During the drilling, completion and operation of oil, gas and water wells many occasions arise when tubular goods or lines must be run into and/or pulled from the bore hole. Usually such tubular goods are made from steel and being much denser than the fluid into which they are run require large and expensive handling equipment. U.S. Pat. No. 4,024,913 to Donovan B. Grable relates to the use of high strength, non-metallic lines and tubulars having a specific gravity less than 2.0 and tensile strengths greater than 185,000 psi.
Also, it is well known in oil and gas drilling operations to float heavy strings of casing into a bore hole to reduce hoisting load. In this operation a lower section of casing is plugged to prevent fluid entry thus providing the required buoyancy. However, the combination of sections of two or more tubular goods or rods having different densities to form a complete string the composite density of which along its length being essentially equal to the density of the well liquid, and thus not requiring the use of heavy hoisting equipment to run into and to take out of a well, appears to be novel.
The present invention relates to tubular goods and lines, generically designated as "shaft" herein, which may be run into a well bore containing a liquid.

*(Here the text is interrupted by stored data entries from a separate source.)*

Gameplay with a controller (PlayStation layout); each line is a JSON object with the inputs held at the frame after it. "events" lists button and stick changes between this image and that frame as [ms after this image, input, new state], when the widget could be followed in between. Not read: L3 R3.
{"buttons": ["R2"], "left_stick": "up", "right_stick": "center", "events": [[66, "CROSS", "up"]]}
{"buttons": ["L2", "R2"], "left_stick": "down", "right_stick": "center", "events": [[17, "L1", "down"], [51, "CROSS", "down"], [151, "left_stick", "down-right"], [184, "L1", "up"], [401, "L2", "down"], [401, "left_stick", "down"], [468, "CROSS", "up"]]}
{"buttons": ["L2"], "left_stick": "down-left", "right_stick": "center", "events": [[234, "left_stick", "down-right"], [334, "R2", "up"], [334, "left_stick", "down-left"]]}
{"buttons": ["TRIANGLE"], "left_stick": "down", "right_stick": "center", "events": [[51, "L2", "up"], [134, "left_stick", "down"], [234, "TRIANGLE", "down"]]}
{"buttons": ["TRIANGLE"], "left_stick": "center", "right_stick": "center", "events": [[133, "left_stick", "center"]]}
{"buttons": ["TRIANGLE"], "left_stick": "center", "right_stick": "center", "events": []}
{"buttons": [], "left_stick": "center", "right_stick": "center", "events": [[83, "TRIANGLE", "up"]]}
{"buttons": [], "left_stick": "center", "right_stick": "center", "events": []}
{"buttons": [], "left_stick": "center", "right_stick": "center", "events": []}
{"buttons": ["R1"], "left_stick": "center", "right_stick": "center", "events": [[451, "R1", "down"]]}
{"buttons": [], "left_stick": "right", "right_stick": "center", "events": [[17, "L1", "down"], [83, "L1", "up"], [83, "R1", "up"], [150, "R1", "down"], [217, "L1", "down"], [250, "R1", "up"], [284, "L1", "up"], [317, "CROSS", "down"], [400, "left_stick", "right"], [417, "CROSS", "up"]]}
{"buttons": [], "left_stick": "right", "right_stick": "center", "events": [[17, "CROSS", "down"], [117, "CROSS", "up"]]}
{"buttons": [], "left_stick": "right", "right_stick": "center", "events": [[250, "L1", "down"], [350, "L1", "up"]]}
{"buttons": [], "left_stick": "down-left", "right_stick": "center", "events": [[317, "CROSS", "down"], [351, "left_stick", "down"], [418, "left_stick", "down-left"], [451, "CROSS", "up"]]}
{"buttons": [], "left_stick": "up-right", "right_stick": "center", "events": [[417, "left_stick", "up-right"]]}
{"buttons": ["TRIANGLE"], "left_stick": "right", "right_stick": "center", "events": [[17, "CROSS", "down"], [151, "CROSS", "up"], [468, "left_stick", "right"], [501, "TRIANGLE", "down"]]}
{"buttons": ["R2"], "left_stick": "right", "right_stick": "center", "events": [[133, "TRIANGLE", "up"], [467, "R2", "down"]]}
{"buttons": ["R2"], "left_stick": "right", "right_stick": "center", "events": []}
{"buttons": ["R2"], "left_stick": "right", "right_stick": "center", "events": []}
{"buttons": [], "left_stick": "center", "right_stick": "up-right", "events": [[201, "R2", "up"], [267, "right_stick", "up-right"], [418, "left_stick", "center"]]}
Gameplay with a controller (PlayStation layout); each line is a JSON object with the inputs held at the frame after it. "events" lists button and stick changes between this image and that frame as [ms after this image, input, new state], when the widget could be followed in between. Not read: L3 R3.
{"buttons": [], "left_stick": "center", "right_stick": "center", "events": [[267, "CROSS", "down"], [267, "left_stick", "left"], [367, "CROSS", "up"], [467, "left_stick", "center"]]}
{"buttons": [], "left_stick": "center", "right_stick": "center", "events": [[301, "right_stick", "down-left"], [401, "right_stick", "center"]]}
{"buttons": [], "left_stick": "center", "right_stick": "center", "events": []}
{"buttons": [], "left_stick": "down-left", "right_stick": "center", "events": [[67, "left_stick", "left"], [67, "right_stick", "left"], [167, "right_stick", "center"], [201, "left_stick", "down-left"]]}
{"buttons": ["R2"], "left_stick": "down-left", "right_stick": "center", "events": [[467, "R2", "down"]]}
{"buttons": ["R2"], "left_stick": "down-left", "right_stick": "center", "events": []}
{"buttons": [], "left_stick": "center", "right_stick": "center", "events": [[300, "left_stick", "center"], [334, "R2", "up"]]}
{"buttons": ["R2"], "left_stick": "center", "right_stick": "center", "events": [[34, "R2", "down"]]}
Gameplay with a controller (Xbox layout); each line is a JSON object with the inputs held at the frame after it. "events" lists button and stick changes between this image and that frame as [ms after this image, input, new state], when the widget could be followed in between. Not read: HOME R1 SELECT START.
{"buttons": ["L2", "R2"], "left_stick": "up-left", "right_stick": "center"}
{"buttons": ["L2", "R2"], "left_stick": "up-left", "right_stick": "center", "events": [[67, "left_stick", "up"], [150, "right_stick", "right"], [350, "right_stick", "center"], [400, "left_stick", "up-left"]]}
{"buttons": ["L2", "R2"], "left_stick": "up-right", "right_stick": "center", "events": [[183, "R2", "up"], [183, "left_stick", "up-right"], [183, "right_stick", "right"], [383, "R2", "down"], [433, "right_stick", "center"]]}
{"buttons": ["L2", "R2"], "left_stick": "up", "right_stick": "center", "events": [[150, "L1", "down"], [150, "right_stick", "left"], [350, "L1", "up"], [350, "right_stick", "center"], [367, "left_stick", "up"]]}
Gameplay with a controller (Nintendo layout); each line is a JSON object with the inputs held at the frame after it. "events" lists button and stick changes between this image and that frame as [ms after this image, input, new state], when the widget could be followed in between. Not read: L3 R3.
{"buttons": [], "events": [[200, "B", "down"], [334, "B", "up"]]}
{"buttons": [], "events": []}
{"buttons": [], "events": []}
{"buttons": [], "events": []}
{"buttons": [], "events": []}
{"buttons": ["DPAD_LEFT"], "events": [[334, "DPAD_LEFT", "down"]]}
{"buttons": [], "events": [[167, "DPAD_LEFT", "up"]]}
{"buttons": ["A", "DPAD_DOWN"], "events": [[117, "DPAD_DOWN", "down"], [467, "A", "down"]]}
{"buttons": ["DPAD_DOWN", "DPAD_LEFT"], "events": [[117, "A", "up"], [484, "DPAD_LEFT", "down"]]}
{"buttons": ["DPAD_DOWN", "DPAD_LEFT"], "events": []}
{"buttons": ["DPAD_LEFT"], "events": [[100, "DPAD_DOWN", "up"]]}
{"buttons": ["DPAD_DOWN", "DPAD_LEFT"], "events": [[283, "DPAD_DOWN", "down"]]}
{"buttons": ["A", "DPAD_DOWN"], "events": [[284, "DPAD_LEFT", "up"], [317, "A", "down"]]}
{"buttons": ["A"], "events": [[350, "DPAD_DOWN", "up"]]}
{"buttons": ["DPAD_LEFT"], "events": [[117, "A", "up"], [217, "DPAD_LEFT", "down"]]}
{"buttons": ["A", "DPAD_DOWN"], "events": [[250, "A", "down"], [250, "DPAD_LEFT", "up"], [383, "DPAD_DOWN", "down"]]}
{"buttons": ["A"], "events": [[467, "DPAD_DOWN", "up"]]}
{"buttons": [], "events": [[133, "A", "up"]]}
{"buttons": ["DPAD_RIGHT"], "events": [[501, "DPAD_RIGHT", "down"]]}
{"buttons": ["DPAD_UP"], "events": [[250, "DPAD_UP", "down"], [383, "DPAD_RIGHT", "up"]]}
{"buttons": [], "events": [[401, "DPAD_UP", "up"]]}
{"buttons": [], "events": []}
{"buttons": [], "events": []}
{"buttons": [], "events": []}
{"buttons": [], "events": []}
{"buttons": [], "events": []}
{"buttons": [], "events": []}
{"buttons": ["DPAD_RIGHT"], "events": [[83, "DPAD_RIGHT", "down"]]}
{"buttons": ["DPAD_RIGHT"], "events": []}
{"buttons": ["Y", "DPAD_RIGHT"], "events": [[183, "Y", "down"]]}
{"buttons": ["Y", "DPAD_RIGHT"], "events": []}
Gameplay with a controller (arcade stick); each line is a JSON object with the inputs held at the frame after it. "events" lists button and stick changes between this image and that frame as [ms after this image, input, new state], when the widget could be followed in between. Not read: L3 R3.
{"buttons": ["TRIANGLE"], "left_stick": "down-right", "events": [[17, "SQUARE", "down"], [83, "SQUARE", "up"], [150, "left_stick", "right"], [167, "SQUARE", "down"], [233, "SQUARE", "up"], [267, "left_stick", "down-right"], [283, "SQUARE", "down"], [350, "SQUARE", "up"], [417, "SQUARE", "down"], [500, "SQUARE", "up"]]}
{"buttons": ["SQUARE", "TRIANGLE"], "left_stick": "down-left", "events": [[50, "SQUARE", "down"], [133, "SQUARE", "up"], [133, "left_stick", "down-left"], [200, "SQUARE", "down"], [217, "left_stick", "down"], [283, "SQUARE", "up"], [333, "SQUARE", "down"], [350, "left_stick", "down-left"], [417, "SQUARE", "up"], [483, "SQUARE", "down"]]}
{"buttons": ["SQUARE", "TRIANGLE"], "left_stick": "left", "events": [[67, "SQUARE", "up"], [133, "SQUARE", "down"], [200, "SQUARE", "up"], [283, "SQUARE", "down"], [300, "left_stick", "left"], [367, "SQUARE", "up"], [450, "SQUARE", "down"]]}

The objective is to provide a shaft so nearly precisely neutrally buoyant in the well liquid along its length that as a string is made up it could be moved up or down by hand in a Newtonian liquid. This is achieved by running sections of the shaft more dense than the well liquid and sections less dense than the liquid in such a ratio and order that the combination of shaft densities as the shaft is made up is essentially identical with the average density of the liquid in the bore hole. The bore liquid need not be homogeneous. To compensate for denser liquid, additional higher density shaft sections are incorporated in the string, and vice versa. Tools or devices such as bottom hole pumps, gas lift valves, etc. may be included in the shaft.
Obviously, it would be possible to manufacture a homogeneous shaft having precisely the same density as a given well liquid given enough advance notice and knowledge of the density of the well liquid. From a practical standpoint this is not feasible. Either immense quantities of tubulars would have to be stocked or excessive time spent treating the well liquid to the required density.
The preferred embodiment of the present invention utilizes shaft sections of three different densities. The first shaft sections or joints may have a density of from 2 to 20 percent greater than the well liquid, the second set 2 to 20 percent less dense and the third set would have a density intermediate between the other two sets.
The individual portions or joints may be conveniently of lengths of 25 feet or 30 feet. Where adequate lifting equipment is available, two or three joints may be more or less permanently fixed together to facilitate speed in assembling the total shaft. Short, or pup, joints of 5 or 10 foot lengths may be included for more precise control of shaft density.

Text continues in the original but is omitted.